Instructions for the task » Copy out every line of the records below word for word, leaving out the pictures.

Given data »
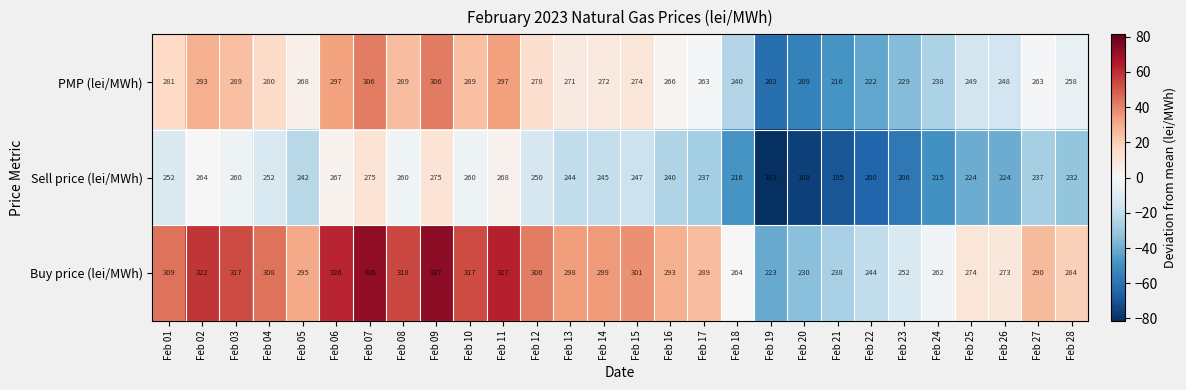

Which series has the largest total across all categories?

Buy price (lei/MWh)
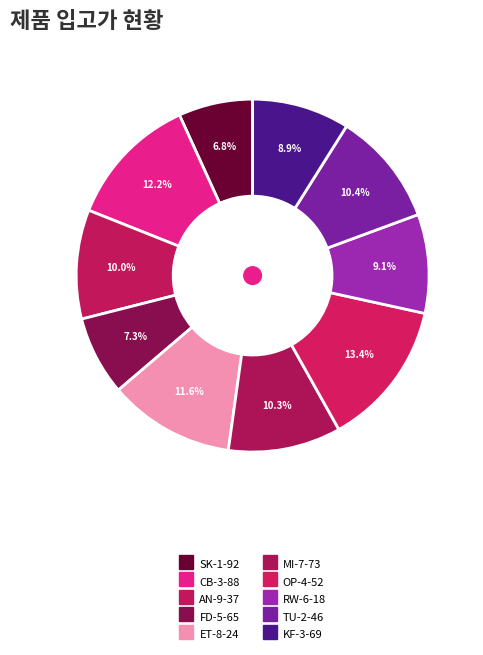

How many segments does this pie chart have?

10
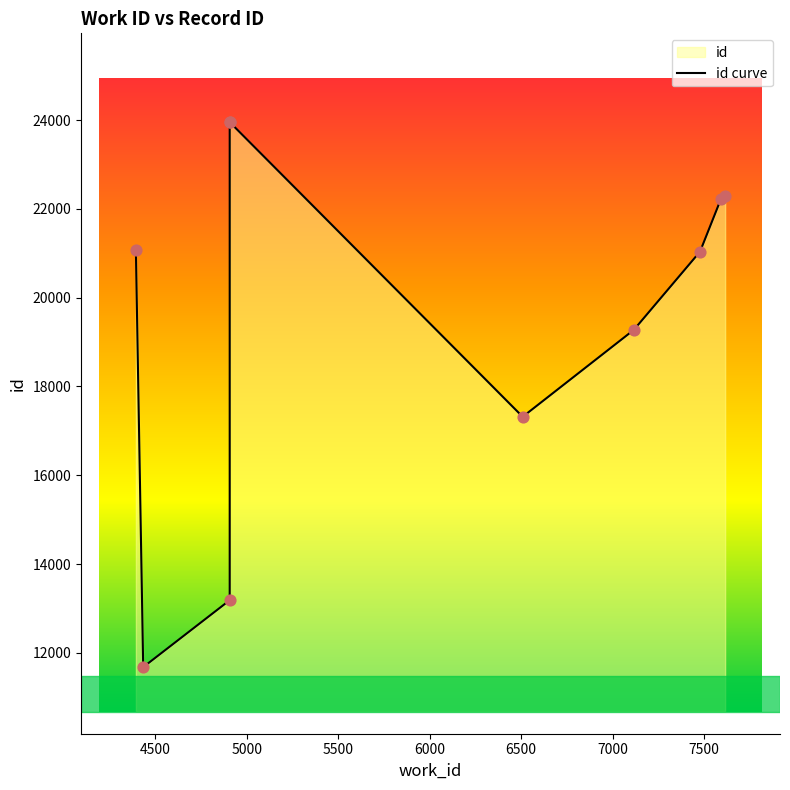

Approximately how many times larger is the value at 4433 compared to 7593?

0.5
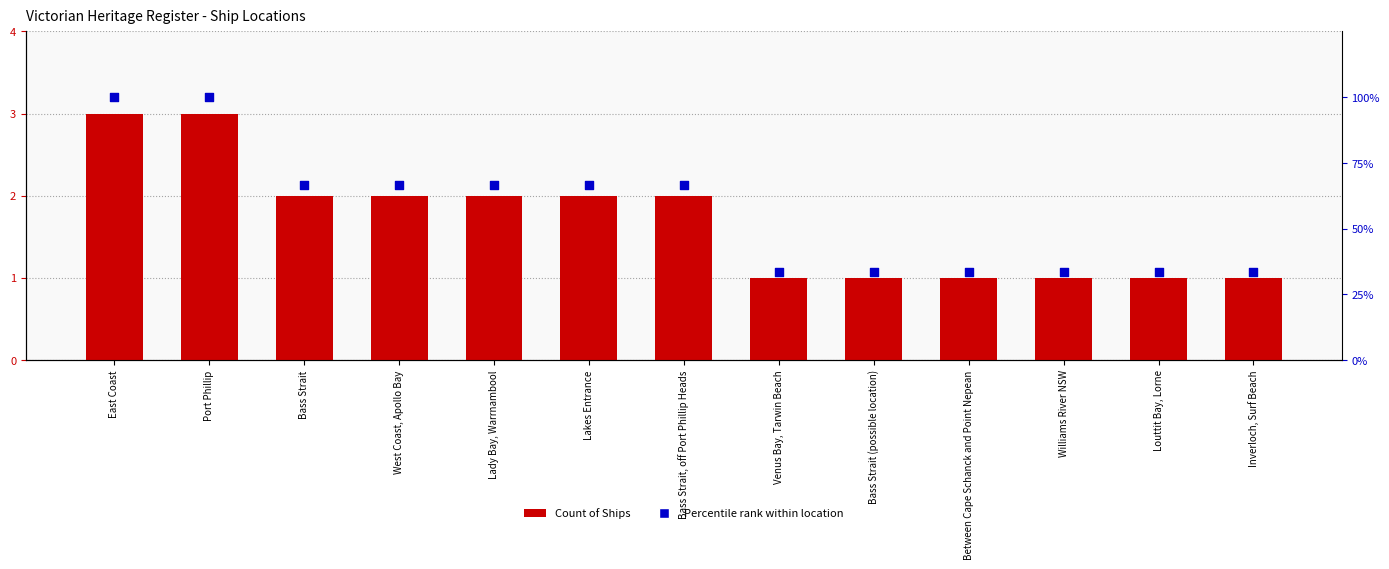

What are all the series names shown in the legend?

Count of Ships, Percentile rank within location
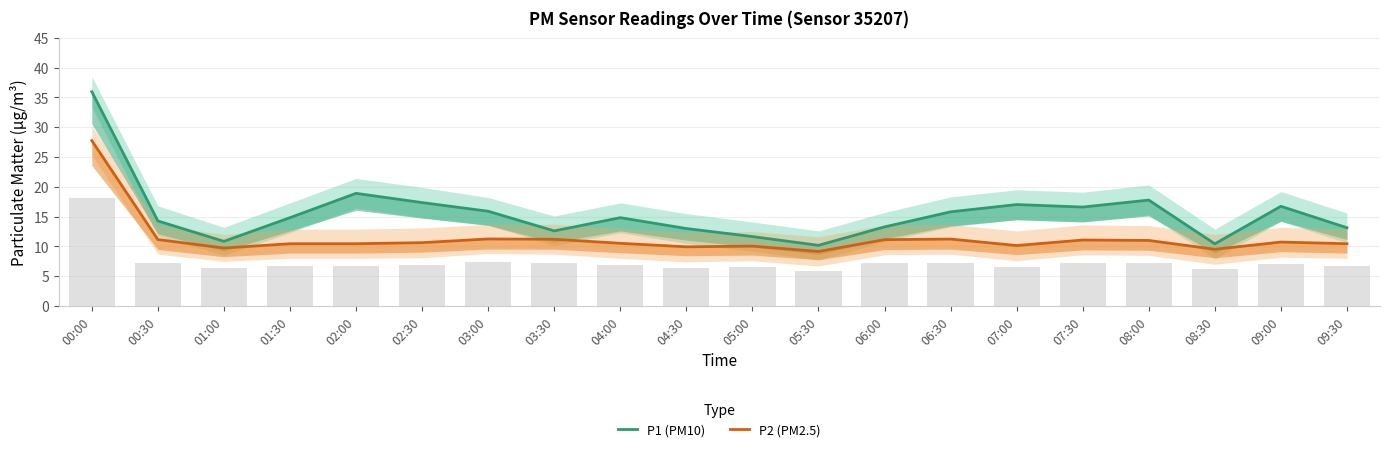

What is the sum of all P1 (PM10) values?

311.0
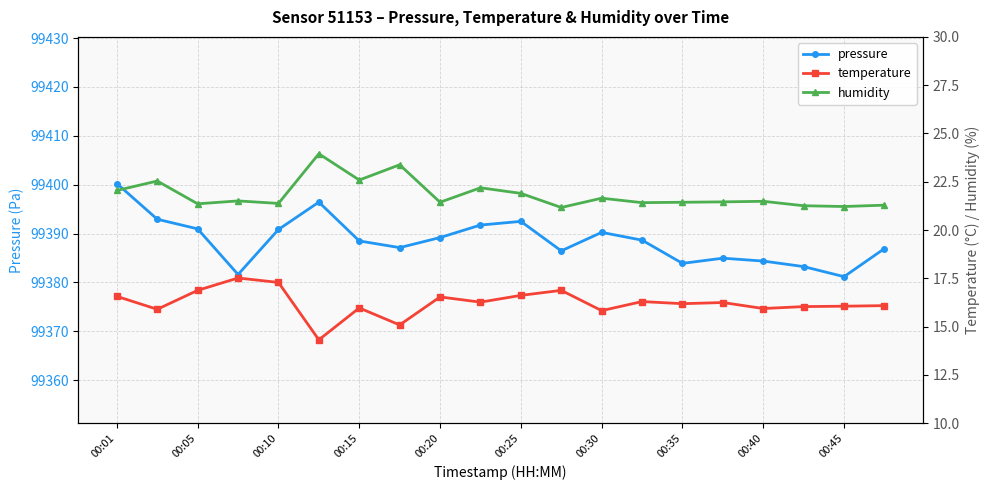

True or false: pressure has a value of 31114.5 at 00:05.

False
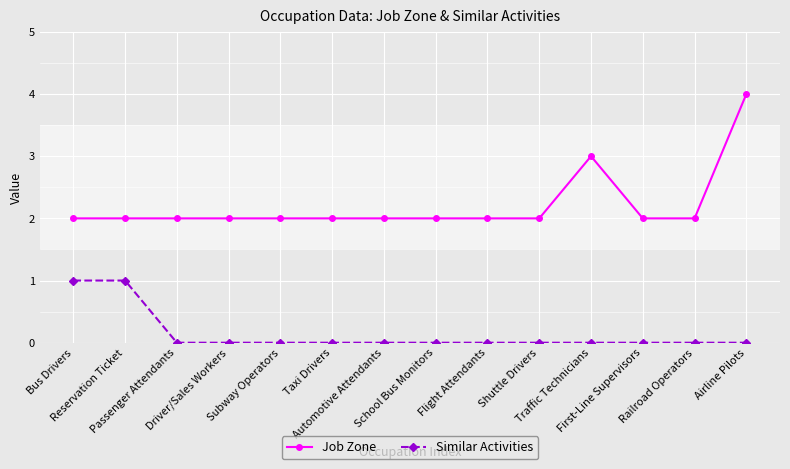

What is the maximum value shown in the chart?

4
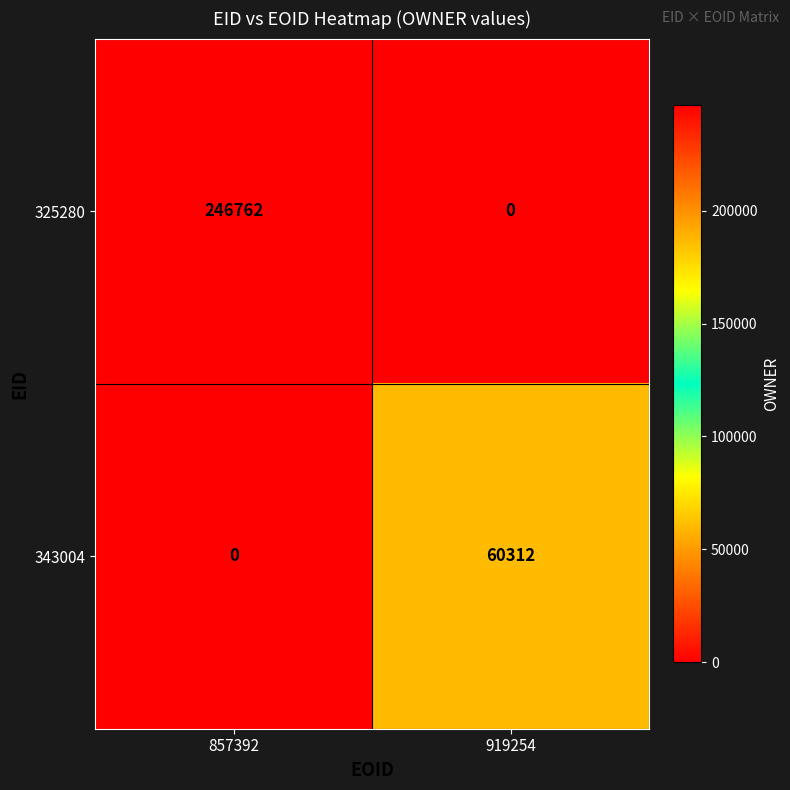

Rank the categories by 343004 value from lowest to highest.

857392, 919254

Task answer »
Which series has the largest total across all categories?

Buy price (lei/MWh)

How many segments does this pie chart have?

10

Approximately how many times larger is the value at 4433 compared to 7593?

0.5

What are all the series names shown in the legend?

Count of Ships, Percentile rank within location

What is the sum of all P1 (PM10) values?

311.0

True or false: pressure has a value of 31114.5 at 00:05.

False

What is the maximum value shown in the chart?

4

Rank the categories by 343004 value from lowest to highest.

857392, 919254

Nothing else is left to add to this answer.